Health researchers have discovered a new way of detecting Alzheimer’s Disease. According to these experts, early detection can start by a patient’s ability to recognize familiar smells.
That’s the finding of Harvard researchers who recently presented at the Alzheimer’s Association International Conference 2014 in Copenhagen, Denmark. The Harvard researchers studied 215 health participants by asking them to recognize familiar smells.
The participants were also given standard tests for Alzheimer’s, like cognitive evaluations and positron emission topography (PET) scans, which monitor for deposits of beta-amyloid plaque in the brain (a clear sign of Alzheimer’s disease).
Researchers found a direct connection between the smell test and the PET scan.

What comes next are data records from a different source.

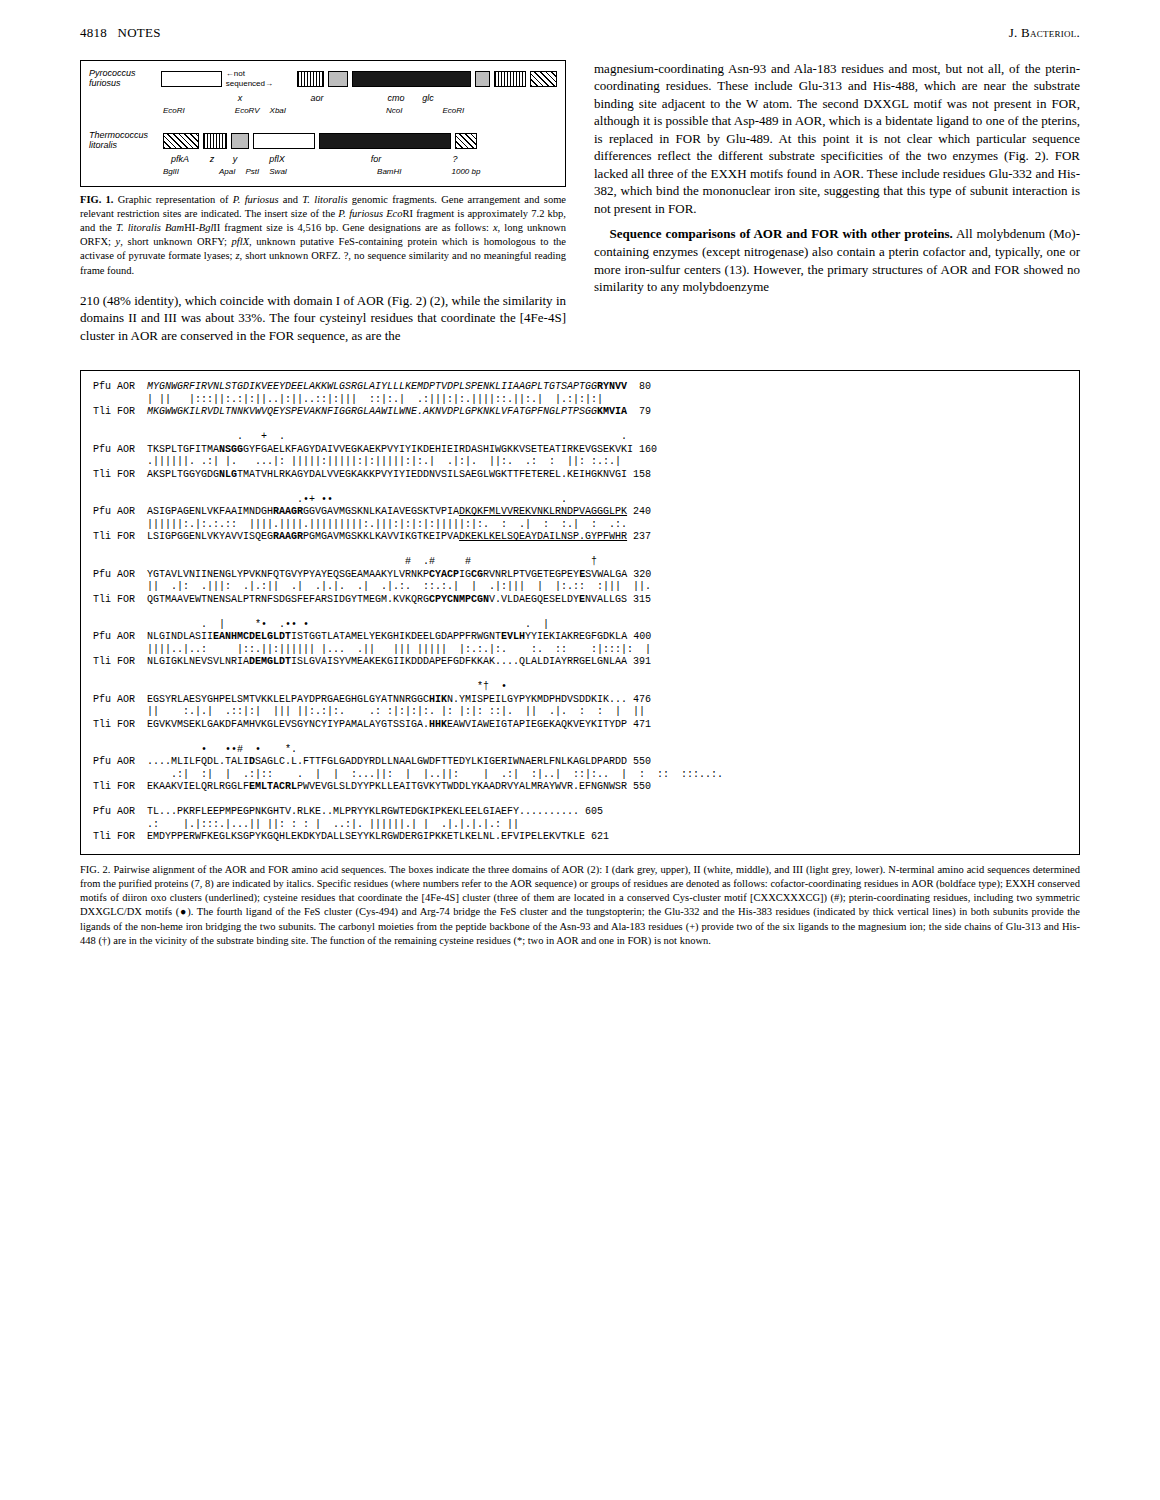4818 NOTES
J. Bacteriol.
Pyrococcus
furiosus
←not sequenced→
x aor cmo glc
EcoRI EcoRV XbaI NcoI EcoRI
Thermococcus
litoralis
pfkA z y pflX for ?
BglII ApaI PstI SwaI BamHI 1000 bp
FIG. 1. Graphic representation of P. furiosus and T. litoralis genomic fragments. Gene arrangement and some relevant restriction sites are indicated. The insert size of the P. furiosus Eco RI fragment is approximately 7.2 kbp, and the T. litoralis Bam HI-Bgl II fragment size is 4,516 bp. Gene designations are as follows: x, long unknown ORFX; y, short unknown ORFY; pflX, unknown putative FeS-containing protein which is homologous to the activase of pyruvate formate lyases; z, short unknown ORFZ. ?, no sequence similarity and no meaningful reading frame found.
210 (48% identity), which coincide with domain I of AOR (Fig. 2) (2), while the similarity in domains II and III was about 33%. The four cysteinyl residues that coordinate the [4Fe-4S] cluster in AOR are conserved in the FOR sequence, as are the
magnesium-coordinating Asn-93 and Ala-183 residues and most, but not all, of the pterin-coordinating residues. These include Glu-313 and His-488, which are near the substrate binding site adjacent to the W atom. The second DXXGL motif was not present in FOR, although it is possible that Asp-489 in AOR, which is a bidentate ligand to one of the pterins, is replaced in FOR by Glu-489. At this point it is not clear which particular sequence differences reflect the different substrate specificities of the two enzymes (Fig. 2). FOR lacked all three of the EXXH motifs found in AOR. These include residues Glu-332 and His-382, which bind the mononuclear iron site, suggesting that this type of subunit interaction is not present in FOR.
Sequence comparisons of AOR and FOR with other proteins. All molybdenum (Mo)-containing enzymes (except nitrogenase) also contain a pterin cofactor and, typically, one or more iron-sulfur centers (13). However, the primary structures of AOR and FOR showed no similarity to any molybdoenzyme
Pfu AOR  MYGNWGRFIRVNLSTGDIKVEEYDEELAKKWLGSRGLAIYLLLKEMDPTVDPLSPENKLIIAAGPLTGTSAPTGG RYNVV  80
         | ||   |:::||:.:|:||..|:||..::|:|||  ::|:.|  .:|||:|:.||||::.||:.|  |.:|:|:|
Tli FOR  MKGWWGKILRVDLTNNKVWVQEYSPEVAKNFIGGRGLAAWILWNE.AKNVDPLGPKNKLVFATGPFNGLPTPSGG KMVIA  79

                        .   +  .                                                        .
Pfu AOR  TKSPLTGFITMANSGGGYFGAELKFAGYDAIVVEGKAEKPVYIYIKDEHIEIRDASHIWGKKVSETEATIRKEVGSEKVKI 160
         .||||||. .:| |.   ...|: |||||:|||||:|:|||||:|:.|  .|:|.  ||:.  .:  :  ||: :.:.|
Tli FOR  AKSPLTGGYGDGNLGTMATVHLRKAGYDALVVEGKAKKPVYIYIEDDNVSILSAEGLWGKTTFETEREL.KEIHGKNVGI 158

                                  .•+ ••                                      .
Pfu AOR  ASIGPAGENLVKFAAIMNDGHRAAGRGGVGAVMGSKNLKAIAVEGSKTVPIADKQKFMLVVREKVNKLRNDPVAGGGLPK 240
         ||||||:.|:.:.::  ||||.||||.|||||||||:.|||:|:|:|:|||||:|:.  :  .|  :  :.|  :  .:.
Tli FOR  LSIGPGGENLVKYAVVISQEGRAAGRPGMGAVMGSKKLKAVVIKGTKEIPVADKEKLKELSQEAYDAILNSP.GYPFWHR 237

                                                    #  .#     #                    †
Pfu AOR  YGTAVLVNIINENGLYPVKNFQTGVYPYAYEQSGEAMAAKYLVRNKPCYACPIGCGRVNRLPTVGETEGPEYESVWALGA 320
         ||  .|:  .|||:  .|.:||  .|  .|.|.  .|  .|.:.  ::.:.|  |  .|:|||  |  |:.::  :|||  ||.
Tli FOR  QGTMAAVEWTNENSALPTRNFSDGSFEFARSIDGYTMEGM.KVKQRGCPYCNMPCGNV.VLDAEGQESELDYENVALLGS 315

                  .  |     *•  .•• •                                    .  |
Pfu AOR  NLGINDLASIIEANHMCDELGLDTISTGGTLATAMELYEKGHIKDEELGDAPPFRWGNTEVLHYYIEKIAKREGFGDKLA 400
         ||||..|..:     |::.||:|||||| |...  .||   ||| |||||  |:.:.|:.    :.  ::    :|:::|:  |
Tli FOR  NLGIGKLNEVSVLNRIADEMGLDTISLGVAISYVMEAKEKGIIKDDDAPEFGDFKKAK....QLALDIAYRRGELGNLAA 391

                                                                *†  •
Pfu AOR  EGSYRLAESYGHPELSMTVKKLELPAYDPRGAEGHGLGYATNNRGGCHIKN.YMISPEILGYPYKMDPHDVSDDKIK... 476
         ||    :.|.|  .::|:|  ||| ||:.:|:.    .: :|:|:|:. |: |:|: ::|.  ||  .|.  :  :  |  ||
Tli FOR  EGVKVMSEKLGAKDFAMHVKGLEVSGYNCYIYPAMALAYGTSSIGA.HHKEAWVIAWEIGTAPIEGEKAQKVEYKITYDP 471

                  •   ••#  •    *.
Pfu AOR  ....MLILFQDL.TALIDSAGLC.L.FTTFGLGADDYRDLLNAALGWDFTTEDYLKIGERIWNAERLFNLKAGLDPARDD 550
             .:|  :|  |  .:|::    .  |  |  :...||:  |  |..||:    |  .:|  :|..|  ::|:..  |  :  ::  :::..:.
Tli FOR  EKAAKVIELQRLRGGLFEMLTACRLPWVEVGLSLDYYPKLLEAITGVKYTWDDLYKAADRVYALMRAYWVR.EFNGNWSR 550

Pfu AOR  TL...PKRFLEEPMPEGPNKGHTV.RLKE..MLPRYYKLRGWTEDGKIPKEKLEELGIAEFY.......... 605
         .:    |.|:::.|...|| ||: : : |  ..:|. ||||||.| |  .|.|.|.|.: ||
Tli FOR  EMDYPPERWFKEGLKSGPYKGQHLEKDKYDALLSEYYKLRGWDERGIPKKETLKELNL.EFVIPELEKVTKLE 621
FIG. 2. Pairwise alignment of the AOR and FOR amino acid sequences. The boxes indicate the three domains of AOR (2): I (dark grey, upper), II (white, middle), and III (light grey, lower). N-terminal amino acid sequences determined from the purified proteins (7, 8) are indicated by italics. Specific residues (where numbers refer to the AOR sequence) or groups of residues are denoted as follows: cofactor-coordinating residues in AOR (boldface type); EXXH conserved motifs of diiron oxo clusters (underlined); cysteine residues that coordinate the [4Fe-4S] cluster (three of them are located in a conserved Cys-cluster motif [CXXCXXXCG]) (#); pterin-coordinating residues, including two symmetric DXXGLC/DX motifs (●). The fourth ligand of the FeS cluster (Cys-494) and Arg-74 bridge the FeS cluster and the tungstopterin; the Glu-332 and the His-383 residues (indicated by thick vertical lines) in both subunits provide the ligands of the non-heme iron bridging the two subunits. The carbonyl moieties from the peptide backbone of the Asn-93 and Ala-183 residues (+) provide two of the six ligands to the magnesium ion; the side chains of Glu-313 and His-448 (†) are in the vicinity of the substrate binding site. The function of the remaining cysteine residues (*; two in AOR and one in FOR) is not known.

In fact, the same participants who struggled to identify familiar smells had higher levels of beta-amyloid plaque in the brain.
The Harvard researchers’ report supports the findings of Columbia University Medical Center researchers who carried out a similar study between 2004 and 2006. Using a smell test, the Columbia researchers examined more than one thousand elderly people who had not shown any signs of Alzheimer’s or dementia. Like the Harvard researchers, they found that those people who scored lower on the smell test were more likely to develop dementia and Alzheimer’s disease.
Columbia health expert Dr. Davangere Devanand says the smell test could be used as a the first step in detecting Alzheimer’s. “If further large-scale studies reproduce these results, a relative inexpensive test such as odor identification may be able to identify subjects at increased risk of dementia and Alzheimer’s disease at a very early stage,” Devanand said.